> Aim of the task: When you repeat the entries below, keep each word exactly as it is and drop the pictures.

Visual scene localization data

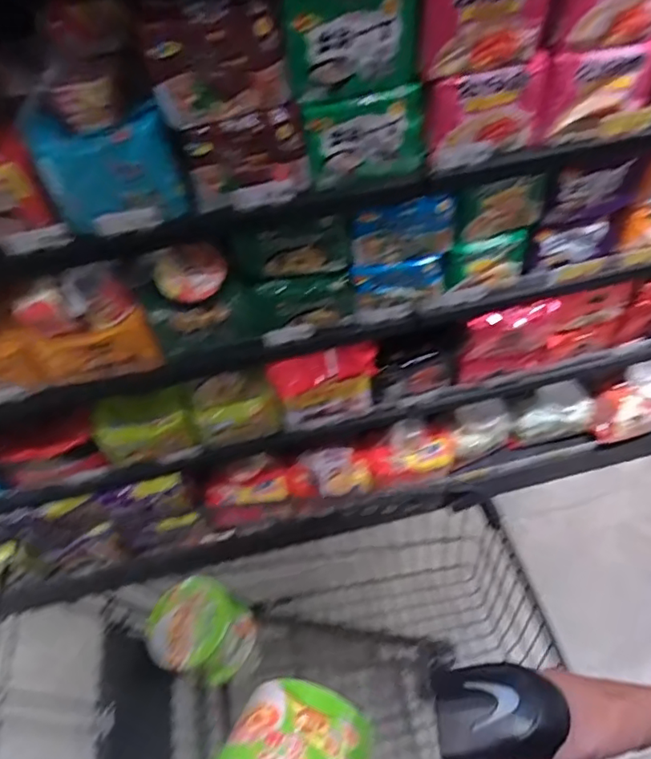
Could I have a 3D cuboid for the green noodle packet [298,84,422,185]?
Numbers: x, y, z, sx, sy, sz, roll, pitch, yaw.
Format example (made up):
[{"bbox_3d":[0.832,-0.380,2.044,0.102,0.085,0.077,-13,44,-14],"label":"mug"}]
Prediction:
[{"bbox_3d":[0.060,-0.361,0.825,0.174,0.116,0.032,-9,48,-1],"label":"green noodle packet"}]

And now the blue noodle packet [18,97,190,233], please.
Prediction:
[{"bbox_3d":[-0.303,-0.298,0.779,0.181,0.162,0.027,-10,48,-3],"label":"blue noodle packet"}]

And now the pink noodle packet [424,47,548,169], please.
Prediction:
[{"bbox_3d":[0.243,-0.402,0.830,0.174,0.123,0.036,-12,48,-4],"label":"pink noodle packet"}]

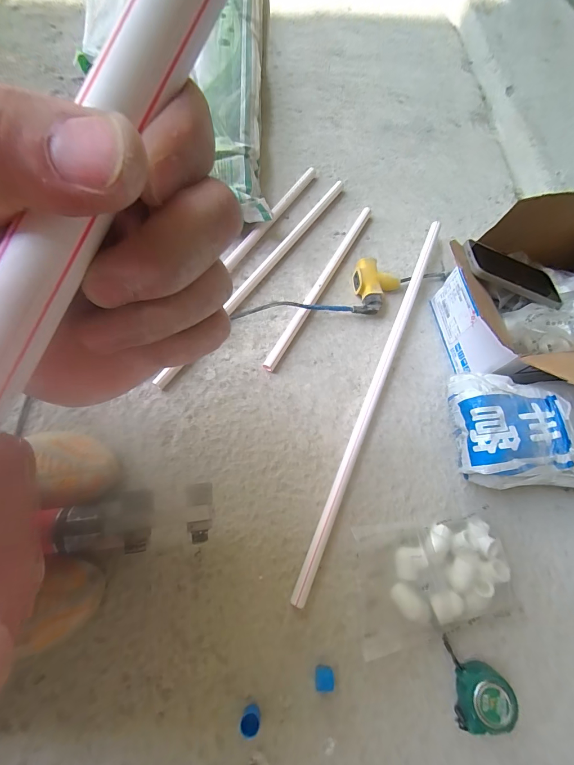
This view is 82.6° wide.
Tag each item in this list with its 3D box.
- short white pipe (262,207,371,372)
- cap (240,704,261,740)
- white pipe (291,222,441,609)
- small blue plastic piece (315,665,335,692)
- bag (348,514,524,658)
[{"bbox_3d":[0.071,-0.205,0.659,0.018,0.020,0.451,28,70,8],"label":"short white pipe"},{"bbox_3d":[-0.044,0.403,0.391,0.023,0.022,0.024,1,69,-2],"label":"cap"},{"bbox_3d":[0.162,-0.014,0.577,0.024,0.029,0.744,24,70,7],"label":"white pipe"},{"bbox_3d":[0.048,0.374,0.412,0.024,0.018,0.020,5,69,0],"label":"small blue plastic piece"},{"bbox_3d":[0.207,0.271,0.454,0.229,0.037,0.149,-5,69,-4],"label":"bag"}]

> Your response:
Could I have a 3D cuboid for the green noodle packet [298,84,422,185]?
Numbers: x, y, z, sx, sy, sz, roll, pitch, yaw.
Format example (made up):
[{"bbox_3d":[0.832,-0.380,2.044,0.102,0.085,0.077,-13,44,-14],"label":"mug"}]
Prediction:
[{"bbox_3d":[0.060,-0.361,0.825,0.174,0.116,0.032,-9,48,-1],"label":"green noodle packet"}]

And now the blue noodle packet [18,97,190,233], please.
Prediction:
[{"bbox_3d":[-0.303,-0.298,0.779,0.181,0.162,0.027,-10,48,-3],"label":"blue noodle packet"}]

And now the pink noodle packet [424,47,548,169], please.
Prediction:
[{"bbox_3d":[0.243,-0.402,0.830,0.174,0.123,0.036,-12,48,-4],"label":"pink noodle packet"}]

This view is 82.6° wide.
Tag each item in this list with its 3D box.
- short white pipe (262,207,371,372)
- cap (240,704,261,740)
- white pipe (291,222,441,609)
- small blue plastic piece (315,665,335,692)
- bag (348,514,524,658)
[{"bbox_3d":[0.071,-0.205,0.659,0.018,0.020,0.451,28,70,8],"label":"short white pipe"},{"bbox_3d":[-0.044,0.403,0.391,0.023,0.022,0.024,1,69,-2],"label":"cap"},{"bbox_3d":[0.162,-0.014,0.577,0.024,0.029,0.744,24,70,7],"label":"white pipe"},{"bbox_3d":[0.048,0.374,0.412,0.024,0.018,0.020,5,69,0],"label":"small blue plastic piece"},{"bbox_3d":[0.207,0.271,0.454,0.229,0.037,0.149,-5,69,-4],"label":"bag"}]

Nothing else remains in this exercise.